**Exercise aim:**
Turn the listing below into a numbered list with one line per item, skipping the blank lines and leaving out the pictures.

**The data:**
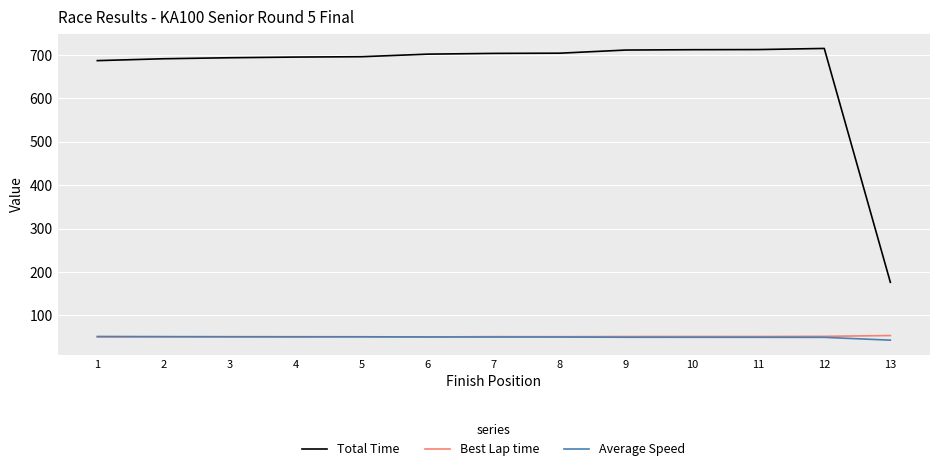

What is the average value of the Best Lap time series?

51.0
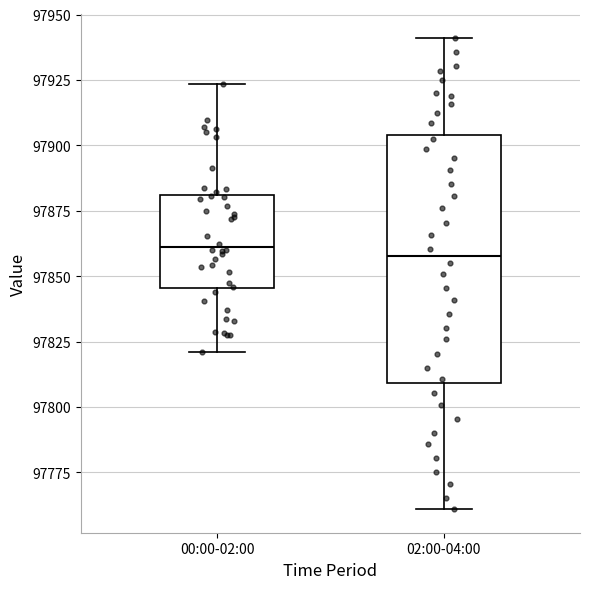

Reading left to right, transcribe this box plot: for each box, give where its median line is, the range the box spans, and where its two whiskers end, as read against the y-axis. The values are not printed on the chart, so give them approximately, as read against the axis.

00:00-02:00: median 97860, box 97845 to 97880, whiskers 97820 to 97925
02:00-04:00: median 97860, box 97810 to 97905, whiskers 97760 to 97940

**Response below:**
1. What is the average value of the Best Lap time series?
2. 51.0
3. Reading left to right, transcribe this box plot: for each box, give where its median line is, the range the box spans, and where its two whiskers end, as read against the y-axis. The values are not printed on the chart, so give them approximately, as read against the axis.
4. 00:00-02:00: median 97860, box 97845 to 97880, whiskers 97820 to 97925
5. 02:00-04:00: median 97860, box 97810 to 97905, whiskers 97760 to 97940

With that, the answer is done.